Ron Paul: ‘I Wouldn’t Risk American Lives’ to End the Holocaust


TUESDAY, DECEMBER 27, 2011

DALED AMOS

Jeffrey Scott Shapiro writes that in 2009, in answer to a question, Ron Paul responded that he would not have sent troops in to prevent the murder of 6 million Jews in the Nazi Holocuast:
And so I asked Congressman Paul: if he were President of the United States during World War II, and as president he knew what we now know about the Holocaust, but the Third Reich presented no threat to the U.S., would he have sent American troops to Nazi Germany purely as a moral imperative to save the Jews?

And the Congressman answered:

“No, I wouldn’t. I wouldn’t risk American lives to do that. If someone wants to do that on their own because they want to do that, well, that’s fine, but I wouldn’t do that.”


Paul then looked at me, and I politely thanked him for his time. He smiled at me again and nodded his head, and many of his young followers were also smiling, and nodding their heads in agreement. Clearly, I was the only one in the room who was disturbed by his response.

When I first presented the story of Paul’s comments about the Holocaust to major news media outlets two years ago, they were so stunned they were afraid to publish my story, and as a result it has remained unpublished until now.

I went to great lengths afterwards to learn more about the basis for Paul’s comments. I spoke to Eric Dondero, a former senior aide for Paul, in February 2010. Dondero is quoted in a Weekly Standard article today about Paul’s isolationist beliefs.

When I called Dondero again this morning, and told him I was finally going forward with the story, he told me that Paul had made similar comments to him.

“He told me numerous times it was not worth it to intervene to save the Jews in World War II,” Dondero said. “I don’t think that’s because he’s an antisemite. It’s because he’s an extreme isolationist and he’s trying to be 100% principled–he doesn’t think there’s any reason to intervene for human rights or any other reason anywhere on the planet.”

Calls to Rep.
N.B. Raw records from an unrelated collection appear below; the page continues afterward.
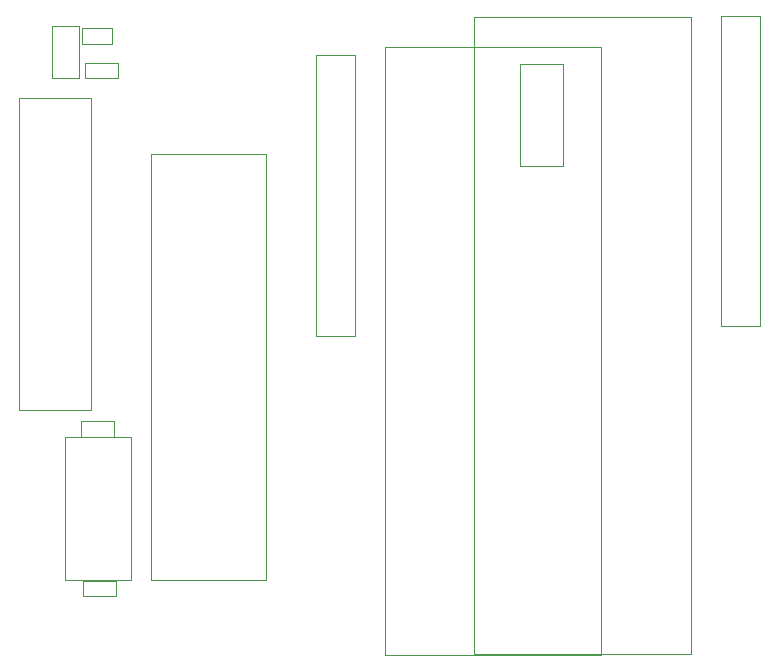
<source format=gbr>
G04 #@! TF.GenerationSoftware,KiCad,Pcbnew,(5.1.5)-2*
G04 #@! TF.CreationDate,2020-04-13T15:56:23+02:00*
G04 #@! TF.ProjectId,kickswitch,6b69636b-7377-4697-9463-682e6b696361,rev?*
G04 #@! TF.SameCoordinates,Original*
G04 #@! TF.FileFunction,Other,User*
%FSLAX46Y46*%
G04 Gerber Fmt 4.6, Leading zero omitted, Abs format (unit mm)*
G04 Created by KiCad (PCBNEW (5.1.5)-2) date 2020-04-13 15:56:23*
%MOMM*%
%LPD*%
G04 APERTURE LIST*
%ADD10C,0.050000*%
G04 APERTURE END LIST*
D10*
X93043200Y-134335280D02*
X90243200Y-134335280D01*
X93043200Y-134335280D02*
X93043200Y-133035280D01*
X90243200Y-133035280D02*
X90243200Y-134335280D01*
X90243200Y-133035280D02*
X93043200Y-133035280D01*
X90433700Y-146568400D02*
X93233700Y-146568400D01*
X90433700Y-146568400D02*
X90433700Y-147868400D01*
X93233700Y-147868400D02*
X93233700Y-146568400D01*
X93233700Y-147868400D02*
X90433700Y-147868400D01*
X93378480Y-103972120D02*
X90578480Y-103972120D01*
X93378480Y-103972120D02*
X93378480Y-102672120D01*
X90578480Y-102672120D02*
X90578480Y-103972120D01*
X90578480Y-102672120D02*
X93378480Y-102672120D01*
X90110960Y-99613360D02*
X90110960Y-104013360D01*
X90110960Y-104013360D02*
X87810960Y-104013360D01*
X87810960Y-104013360D02*
X87810960Y-99613360D01*
X90110960Y-99613360D02*
X87810960Y-99613360D01*
X92888120Y-101101120D02*
X90388120Y-101101120D01*
X92888120Y-101101120D02*
X92888120Y-99701120D01*
X90388120Y-99701120D02*
X90388120Y-101101120D01*
X90388120Y-99701120D02*
X92888120Y-99701120D01*
X96161680Y-110413200D02*
X96161680Y-146513200D01*
X96161680Y-146513200D02*
X105961680Y-146513200D01*
X105961680Y-146513200D02*
X105961680Y-110413200D01*
X105961680Y-110413200D02*
X96161680Y-110413200D01*
X115970720Y-101354280D02*
X115970720Y-152804280D01*
X115970720Y-152804280D02*
X134320720Y-152804280D01*
X134320720Y-152804280D02*
X134320720Y-101354280D01*
X134320720Y-101354280D02*
X115970720Y-101354280D01*
X123570400Y-98770640D02*
X123570400Y-152770640D01*
X123570400Y-152770640D02*
X141920400Y-152770640D01*
X141920400Y-152770640D02*
X141920400Y-98770640D01*
X141920400Y-98770640D02*
X123570400Y-98770640D01*
X94483840Y-134393120D02*
X88883840Y-134393120D01*
X88883840Y-134393120D02*
X88883840Y-146493120D01*
X88883840Y-146493120D02*
X94483840Y-146493120D01*
X94483840Y-146493120D02*
X94483840Y-134393120D01*
X91152120Y-132112160D02*
X91152120Y-105662160D01*
X91152120Y-105662160D02*
X85002120Y-105662160D01*
X85002120Y-105662160D02*
X85002120Y-132112160D01*
X85002120Y-132112160D02*
X91152120Y-132112160D01*
X110165880Y-125809480D02*
X113465880Y-125809480D01*
X113465880Y-125809480D02*
X113465880Y-102059480D01*
X113465880Y-102059480D02*
X110165880Y-102059480D01*
X110165880Y-102059480D02*
X110165880Y-125809480D01*
X147720320Y-98716360D02*
X144420320Y-98716360D01*
X144420320Y-98716360D02*
X144420320Y-124966360D01*
X144420320Y-124966360D02*
X147720320Y-124966360D01*
X147720320Y-124966360D02*
X147720320Y-98716360D01*
X131050000Y-102770000D02*
X127450000Y-102770000D01*
X131050000Y-111420000D02*
X131050000Y-102770000D01*
X127450000Y-111420000D02*
X131050000Y-111420000D01*
X127450000Y-102770000D02*
X127450000Y-111420000D01*
M02*

</source>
Paul’s congressional office and campaign office last week and this morning were not returned."

I suppose that kind of isolationism is consistent with how Ron Paul views Israel, as described by former assistant Eric Dondero:
Is Ron Paul an Anti-Semite? Absolutely No. As a Jew, (half on my mother’s side), I can categorically say that I never heard anything out of his mouth, in hundreds of speeches I listened too over the years, or in my personal presence that could be called, “Anti-Semite.” No slurs. No derogatory remarks.
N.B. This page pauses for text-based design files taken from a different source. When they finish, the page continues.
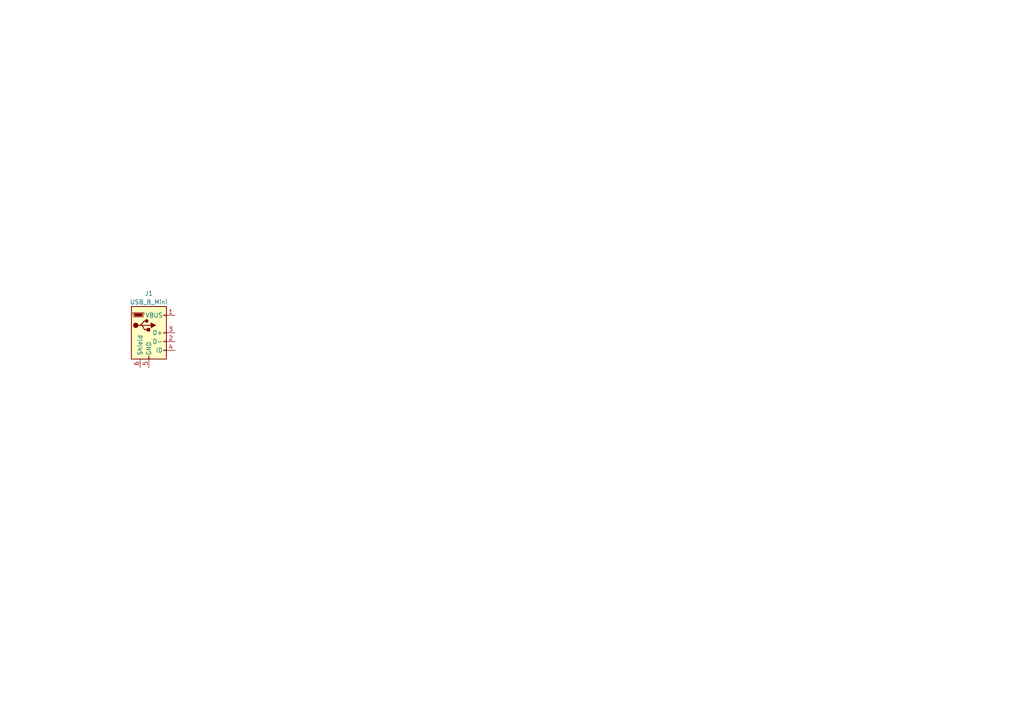
<source format=kicad_sch>
(kicad_sch (version 20230121) (generator eeschema)

  (uuid f1e716fd-d6ac-4c55-8682-da1f1142fbf1)

  (paper "A4")

  


  (symbol (lib_id "Connector:USB_B_Mini") (at 43.18 96.52 0) (unit 1)
    (in_bom yes) (on_board yes) (dnp no) (fields_autoplaced)
    (uuid f4f6ab43-db11-4db8-9210-14d2f81e5bdb)
    (property "Reference" "J1" (at 43.18 85.09 0)
      (effects (font (size 1.27 1.27)))
    )
    (property "Value" "USB_B_Mini" (at 43.18 87.63 0)
      (effects (font (size 1.27 1.27)))
    )
    (property "Footprint" "" (at 46.99 97.79 0)
      (effects (font (size 1.27 1.27)) hide)
    )
    (property "Datasheet" "~" (at 46.99 97.79 0)
      (effects (font (size 1.27 1.27)) hide)
    )
    (pin "1" (uuid 4dc099e1-3c7f-4c57-9366-913218827a05))
    (pin "2" (uuid fbd1755f-c2dc-4293-8f48-ec8f8d24dd05))
    (pin "3" (uuid ba413e4c-e233-4800-80ae-d6e911efdb9b))
    (pin "4" (uuid 984fd325-96c0-4966-a785-7c1ce27ddc22))
    (pin "5" (uuid 2b72b293-6bdb-4785-b52c-79445858deb7))
    (pin "6" (uuid 10196a05-027e-4d91-a21d-3b099ee850e4))
    (instances
      (project "pcb_redesign"
        (path "/fb030e39-7dd3-46a0-8379-c26b3ef1b0a0/2939bd35-2732-40e2-8b47-7f9c13890d54"
          (reference "J1") (unit 1)
        )
      )
    )
  )
)

</source>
He is however, most certainly Anti-Israel, and Anti-Israeli in general. He wishes the Israeli state did not exist at all. He expressed this to me numerous times in our private conversations. His view is that Israel is more trouble than it is worth, specifically to the America taxpayer. He sides with the Palestinians, and supports their calls for the abolishment of the Jewish state, and the return of Israel, all of it, to the Arabs.

Similarly, in the same context of describing Ron Paul's isolationaism, Shapiro notes a 2007 interview on Meet the Press where Paul said that Lincoln should never have gone to war to free the slaves:


Whatever else you may think of Ron Paul's argument about the ease with which the government could have bought all of the slaves and freed them, it is disconcerting to hear Ron Paul say there is no longer any slavery today.

According to E. Benjamin Skinner, writing last year in Time Magazine about South Africa's New Slave Trade and the Campaign to Stop It:
Despite more than a dozen international conventions banning slavery in the past 150 years, there are more slaves today than at any point in human history.
Someone should tell Ron Paul that ideology does not trump the facts.